(Passage to read Opens)

Birol also said the present supply shock was worse than the oil crises of 1973 and 1979 combined with the loss of Russian gas volumes after Moscow’s 2022 invasion of Ukraine. Around 40 key energy assets in the Middle East have been damaged, he said, and the time needed to restore them means that even a diplomatic breakthrough would not quickly repair physical supply chains. The IEA has already been part of a record 400 million-barrel emergency stock release and is weighing whether further reserve action may be needed.

Financial authorities are also starting to sound the alarm. Fabio Panetta, a member of the European Central Bank’s Governing Council, said on April 2 that the energy-market turmoil posed risks to financial stability, pointing to investor flight into safer assets, pressure on long-term yields and capital outflows from emerging markets. He said euro zone inflation rose to 2.5 per cent in March from 1.9 per cent in February as energy prices surged, and warned that a prolonged shock could weigh on confidence and real economic activity.

(Passage to read Closes)
(Data for analysis Opens)

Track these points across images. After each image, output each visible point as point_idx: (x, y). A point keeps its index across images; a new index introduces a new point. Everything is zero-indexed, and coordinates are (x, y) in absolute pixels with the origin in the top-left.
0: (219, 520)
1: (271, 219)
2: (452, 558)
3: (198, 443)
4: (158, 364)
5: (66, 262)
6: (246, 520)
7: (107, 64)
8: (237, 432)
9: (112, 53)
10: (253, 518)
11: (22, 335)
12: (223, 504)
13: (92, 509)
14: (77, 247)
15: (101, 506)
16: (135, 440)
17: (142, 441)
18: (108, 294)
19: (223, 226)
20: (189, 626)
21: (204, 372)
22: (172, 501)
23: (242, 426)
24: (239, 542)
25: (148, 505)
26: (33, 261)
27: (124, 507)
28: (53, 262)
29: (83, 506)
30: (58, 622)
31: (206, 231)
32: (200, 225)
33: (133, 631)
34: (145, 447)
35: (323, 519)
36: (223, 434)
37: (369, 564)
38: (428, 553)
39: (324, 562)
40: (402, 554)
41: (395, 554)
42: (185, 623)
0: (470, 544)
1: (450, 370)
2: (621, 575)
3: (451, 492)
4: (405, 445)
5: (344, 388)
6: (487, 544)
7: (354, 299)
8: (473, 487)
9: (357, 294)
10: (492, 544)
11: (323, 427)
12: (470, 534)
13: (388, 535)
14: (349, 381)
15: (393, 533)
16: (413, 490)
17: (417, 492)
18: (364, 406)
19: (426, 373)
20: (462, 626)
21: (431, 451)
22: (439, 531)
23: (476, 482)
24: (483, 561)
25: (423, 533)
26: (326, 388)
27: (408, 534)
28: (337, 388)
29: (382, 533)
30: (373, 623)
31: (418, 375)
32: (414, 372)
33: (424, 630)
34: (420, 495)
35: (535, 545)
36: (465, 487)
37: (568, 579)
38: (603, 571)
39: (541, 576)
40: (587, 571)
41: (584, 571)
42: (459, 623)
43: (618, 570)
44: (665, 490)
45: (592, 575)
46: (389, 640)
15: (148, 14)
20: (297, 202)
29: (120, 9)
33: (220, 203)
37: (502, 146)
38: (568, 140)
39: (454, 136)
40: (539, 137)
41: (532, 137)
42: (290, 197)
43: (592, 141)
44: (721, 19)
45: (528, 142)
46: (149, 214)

(Data for analysis Closes)

Answer these questions using the passage on the energy supply shock:
(a) About how many key energy assets in the Middle East have been damaged?
(b) How large was the emergency stock release that the IEA has taken part in?
(c) What was the euro zone inflation rate in March, and what was it in February?

Result of this task –
(a) Around 40.
(b) A record 400 million barrels.
(c) 2.5 per cent in March, up from 1.9 per cent in February.